How to complete this task: Any picture in the data below gets skipped; print all the rest exactly.

Records for the exercise:
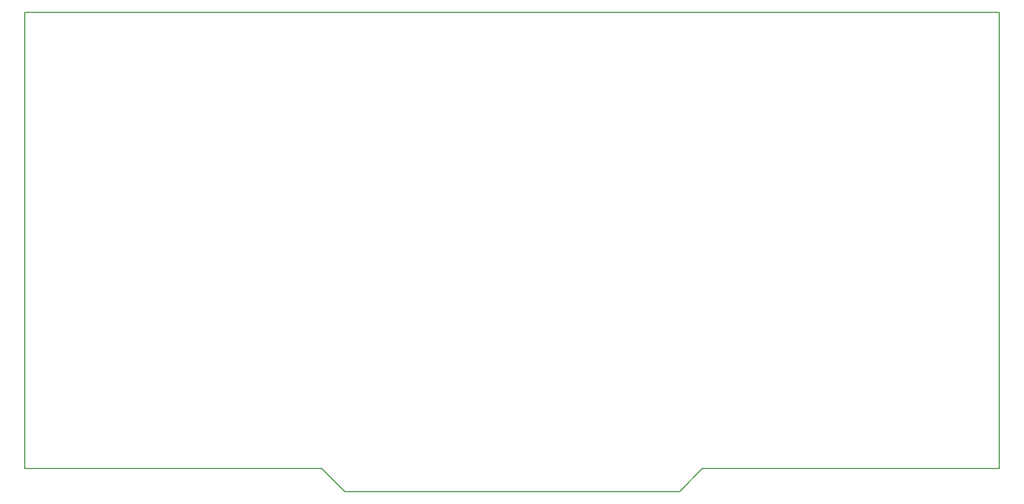
<source format=gko>
G75*
G70*
%OFA0B0*%
%FSLAX25Y25*%
%IPPOS*%
%LPD*%
%AMOC8*
5,1,8,0,0,1.08239X$1,22.5*
%
%ADD83C,0.00591*%
X0000000Y0000000D02*
%LPD*%
G01*
D83*
X0206792Y0000000D02*
X0192028Y0014764D01*
X0438091Y0014764D02*
X0629922Y0014862D01*
X0423327Y0000000D02*
X0206792Y0000000D01*
X0423327Y0000000D02*
X0438091Y0014764D01*
X0000000Y0310335D02*
X0000000Y0014941D01*
X0629922Y0310335D02*
X0629922Y0014862D01*
X0000000Y0014862D02*
X0192028Y0014764D01*
X0000000Y0310335D02*
X0629922Y0310335D01*
X0450098Y0156594D02*
G01*
G75*
X0626280Y0083760D02*
G01*
G75*
X0339075Y0277067D02*
G01*
G75*
X0547933Y0233957D02*
G01*
G75*
X0081791Y0158661D02*
G01*
G75*
X0425295Y0232382D02*
G01*
G75*
X0016732Y0139075D02*
G01*
G75*
X0533071Y0015453D02*
G01*
G75*
M02*

</source>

Answer to this exercise:
<source format=gko>
G75*
G70*
%OFA0B0*%
%FSLAX25Y25*%
%IPPOS*%
%LPD*%
%AMOC8*
5,1,8,0,0,1.08239X$1,22.5*
%
%ADD83C,0.00591*%
X0000000Y0000000D02*
%LPD*%
G01*
D83*
X0206792Y0000000D02*
X0192028Y0014764D01*
X0438091Y0014764D02*
X0629922Y0014862D01*
X0423327Y0000000D02*
X0206792Y0000000D01*
X0423327Y0000000D02*
X0438091Y0014764D01*
X0000000Y0310335D02*
X0000000Y0014941D01*
X0629922Y0310335D02*
X0629922Y0014862D01*
X0000000Y0014862D02*
X0192028Y0014764D01*
X0000000Y0310335D02*
X0629922Y0310335D01*
X0450098Y0156594D02*
G01*
G75*
X0626280Y0083760D02*
G01*
G75*
X0339075Y0277067D02*
G01*
G75*
X0547933Y0233957D02*
G01*
G75*
X0081791Y0158661D02*
G01*
G75*
X0425295Y0232382D02*
G01*
G75*
X0016732Y0139075D02*
G01*
G75*
X0533071Y0015453D02*
G01*
G75*
M02*

</source>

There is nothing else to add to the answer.